Artificial intelligence, big data and virtual reality may become tools for elder financial abuse.

In the Internet Era, age-old direct mail and telephone solicitation remain the most common means charity scamsters defraud the elderly because these are the ways seniors prefer to learn about non-profits and to give.

However, artificial intelligence, big data and virtual reality have the ability to give fraudsters intimate knowledge on how to appeal to the emotional triggers of individuals as never before once the prices goes down.

And as with robo-dialers, which have become a tool of choice for charity scamsters, they surely will, Federal Trade Commission attorney Tracy Thorliefson said Tuesday at a conference she led on non-profit solicitation fraud.

“The potential for manipulation is great,” Marcia Stepanek, an instructor in Columbia University’s Nonprofit Management Program, told the session co-sponsored by the FTC and National Association of State Charity Officials.

Experts at the event put out several warnings about crowdfunding charity drives.

They noted state laws on charitable solicitations may or may not protect would-be donors in these venues, and it’s difficult for donors to check the truth of what is being said by people asking for money.

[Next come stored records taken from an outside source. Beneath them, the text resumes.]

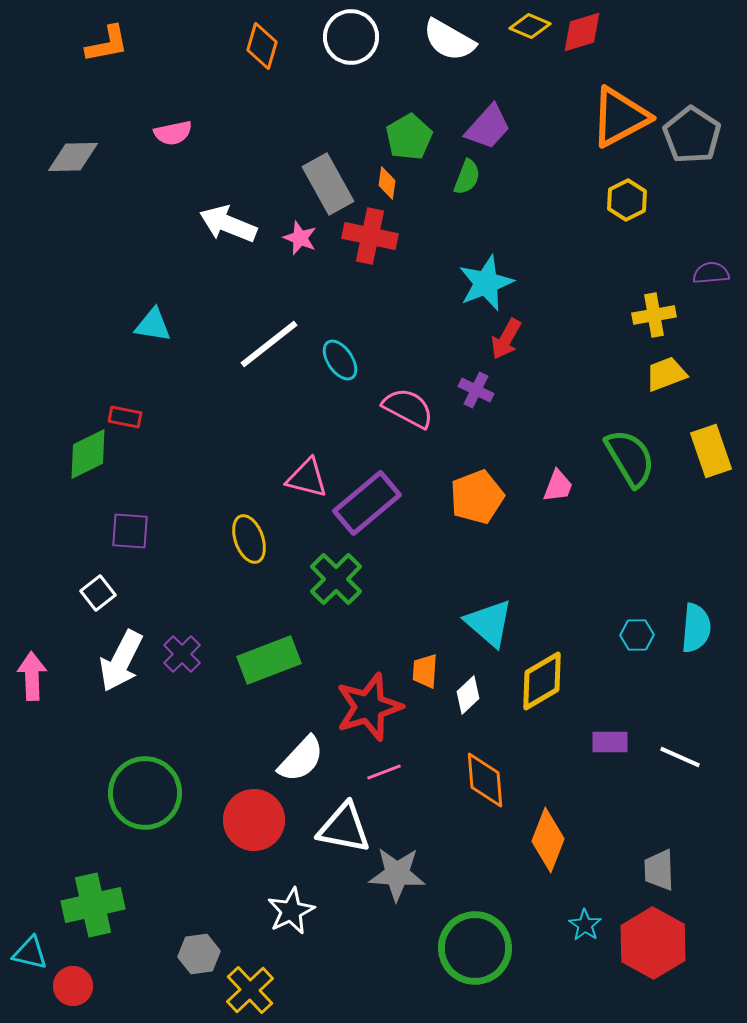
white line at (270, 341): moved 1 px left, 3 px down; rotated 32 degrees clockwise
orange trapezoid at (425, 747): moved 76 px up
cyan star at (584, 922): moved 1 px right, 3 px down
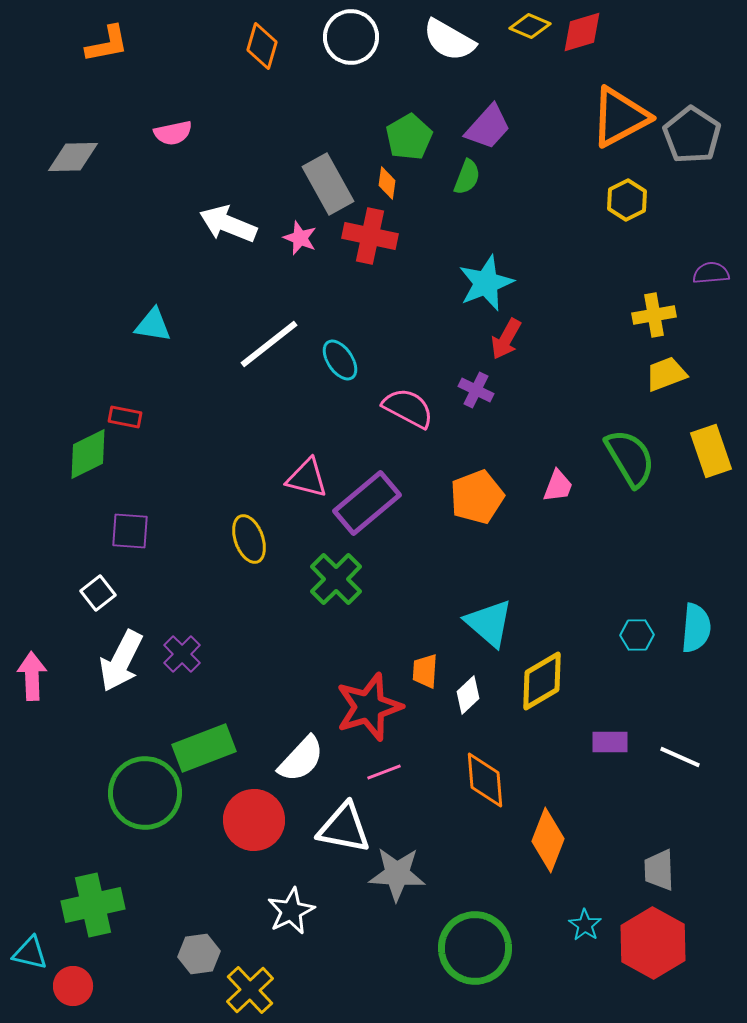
green rectangle at (269, 660): moved 65 px left, 88 px down
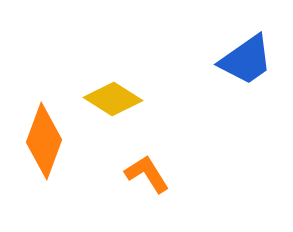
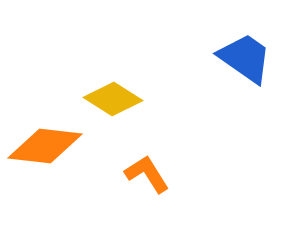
blue trapezoid: moved 1 px left, 2 px up; rotated 110 degrees counterclockwise
orange diamond: moved 1 px right, 5 px down; rotated 76 degrees clockwise
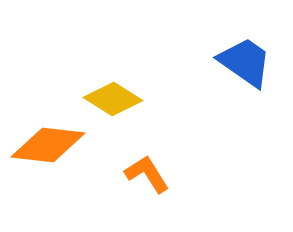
blue trapezoid: moved 4 px down
orange diamond: moved 3 px right, 1 px up
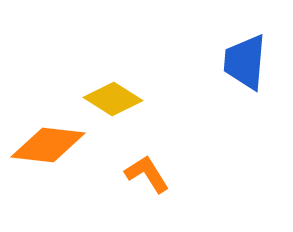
blue trapezoid: rotated 120 degrees counterclockwise
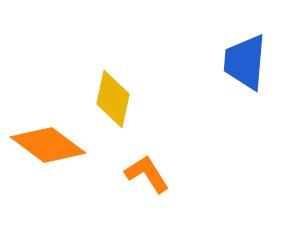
yellow diamond: rotated 70 degrees clockwise
orange diamond: rotated 30 degrees clockwise
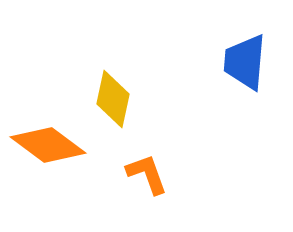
orange L-shape: rotated 12 degrees clockwise
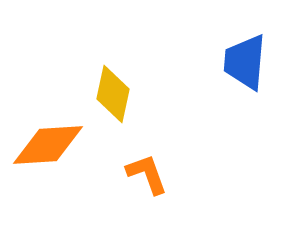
yellow diamond: moved 5 px up
orange diamond: rotated 40 degrees counterclockwise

Kickstarter doesn’t allow charitable solicitations, but GoFundMe does.

The experts criticized some of the crowdfunding sites for not making it clear to donors that donations to individuals for their own use are not tax deductible.

It is unlikely a social media charity campaign that goes viral (think the ALS Association’s Ice Bucket Challenge, which raised $115 million in eight weeks) could become a modus operandi for fraudsters because the huge publicity would attract the attention of regulators, Notre Dame Law School Professor Lloyd Hitoshi Mayer told the session.

Georgetown University Law Professor David Vladeck said scamsters cannot use the Constitution’s guarantee of free speech to keep regulators and law enforcement agencies from their doors.

He noted the Supreme Court has made clear fraud has no place in charitable solicitation and there is no first amendment protection for false statements.

“Fraud keeps getting bigger and bigger and bigger. Consumer education has to be as incessant as the flood of solicitations consumers they get,” said Mark Pacella, a decades-long expert in charity fraud with the Pennsylvania State Attorney General’s Office.

Among the factoids that came out at the event:

•    Charitable giving by Americans has been stuck at 2 percent of disposable income for 40 years.
•    Millennials are giving less than baby boomers did when they were that age.
•    Giving by individuals to secular causes has seen less of a decline than donations to religion.
•    Women are making charitable donations via crowdfunding more frequently than men because they are more active on social media.
•    Adults who engage in environmental, social and governance investing don’t take that money out of the same pot they use for charitable giving although the motivations for the use of their money may be similar in both cases.